» AANGELEVERDE TEKST
------------

Het college onderzoekt periodiek of er aanleiding is een beslissing aangaande een persoonsgebonden budget te heroverwegen.

 

Artikel 8.1.4

  • 1.

    Het college kan een beslissing aangaande een persoonsgebonden budget herzien dan wel intrekken, indien het college vaststelt dat:

    • a.

      de jeugdige of zijn ouders onjuiste of onvolledige gegevens hebben verstrekt en de verstrekking van juiste of volledige gegevens tot een andere beslissing zou hebben geleid,

    • b.

      de jeugdige of zijn ouders niet langer op de individuele voorziening of het daarmee samenhangende persoonsgebonden budget zijn aangewezen,

    • c.

      de individuele voorziening of het daarmee samenhangende persoonsgebonden budget niet meer toereikend is te achten,

    • d.

      de jeugdige of zijn ouders niet voldoen aan de voorwaarden van het persoonsgebonden budget, of

    • e.

      de jeugdige of zijn ouders het persoonsgebonden budget niet of voor een ander doel gebruiken dan waarvoor het bestemd is.

  • 2.

    Het college bepaalt in de beslissing als bedoeld in het eerste lid het tijdstip waarop de beslissing in werking treedt.

  • 3.

    Indien het college een beslissing aangaande een persoonsgebonden budget met toepassing van het eerste lid, onderdeel a, heeft herzien dan wel ingetrokken, kan het college bij dwangbevel geheel of gedeeltelijk het ten onrechte genoten persoonsgebonden budget invorderen.

 

Artikel 8.1.5

  • 1.

    Een individuele voorziening in natura wordt aan een jeugdige of een ouder door of namens het college verstrekt. Indien een derde de voorziening in natura levert, komen op de persoon die deze voorziening ontvangt, geen werkgevers- of opdrachtgeversverplichtingen te rusten.

  • 2.

    Indien een jeugdige of een ouder een budget ontvangt, worden de betalingen voor de jeugdhulp die de jeugdige of de ouder ontvangen door of namens het college verstrekt.

 

Artikel 8.1.6

Het college licht de jeugdige en zijn ouder vooraf volledig, objectief en in voor hem begrijpelijke bewoordingen in over de gevolgen van de keuze voor een budget in plaats van een individuele voorziening in natura.

 

Artikel 8.1.7

Op het budget is titel 4.2 van de Algemene wet bestuursrecht niet van toepassing.

 

Artikel 8.1.8

  • 1.

    De Sociale verzekeringsbank, genoemd in artikel 3 van de Wet structuur uitvoeringsorganisatie werk en inkomen, voert namens de colleges de betalingen ten laste van verstrekte budgetten, alsmede het hiermee verbonden budgetbeheer, uit.

  • 2.

    Bij of krachtens algemene maatregel van bestuur kunnen regels worden gesteld over de wijze waarop de Sociale verzekeringsbank de taak, bedoeld in het eerste lid, uitvoert.

  • 3.

------------

» OPDRACHT 1
Tik het stuk uit de tekst over het persoonsgebonden budget over dat opent met de woorden waarin "Indien het college een" staat en sluit met "opdrachtgeversverplichtingen te rusten.".
» OPDRACHT 2
Geef bij elke uitspraak aan of die klopt met de tekst over het persoonsgebonden budget. Antwoord met ja of nee en citeer de woorden uit de tekst die de doorslag geven.
(a) Het college kan een beslissing over een persoonsgebonden budget intrekken als de jeugdige of zijn ouders het budget voor een ander doel gebruiken dan waarvoor het bestemd is.
(b) Titel 4.2 van de Algemene wet bestuursrecht is van toepassing op het budget.
(c) De Sociale verzekeringsbank voert namens de colleges de betalingen ten laste van verstrekte budgetten uit.
» OPDRACHT 3
Hoe moet het college de jeugdige en zijn ouder volgens de tekst over het persoonsgebonden budget inlichten over de gevolgen van de keuze voor een budget?

------------

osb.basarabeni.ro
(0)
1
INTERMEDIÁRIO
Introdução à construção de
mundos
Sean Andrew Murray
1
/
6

------------

» VERWACHT ANTWOORD 1
Indien het college een beslissing aangaande een persoonsgebonden budget met toepassing van het eerste lid, onderdeel a, heeft herzien dan wel ingetrokken, kan het college bij dwangbevel geheel of gedeeltelijk het ten onrechte genoten persoonsgebonden budget invorderen.

 

Artikel 8.1.5

  • 1.

    Een individuele voorziening in natura wordt aan een jeugdige of een ouder door of namens het college verstrekt. Indien een derde de voorziening in natura levert, komen op de persoon die deze voorziening ontvangt, geen werkgevers- of opdrachtgeversverplichtingen te rusten.

» VERWACHT ANTWOORD 2
(a) Ja: "de jeugdige of zijn ouders het persoonsgebonden budget niet of voor een ander doel gebruiken dan waarvoor het bestemd is."
(b) Nee: "Op het budget is titel 4.2 van de Algemene wet bestuursrecht niet van toepassing."
(c) Ja: "voert namens de colleges de betalingen ten laste van verstrekte budgetten, alsmede het hiermee verbonden budgetbeheer, uit."

» VERWACHT ANTWOORD 3
Vooraf, volledig, objectief en in voor hem begrijpelijke bewoordingen.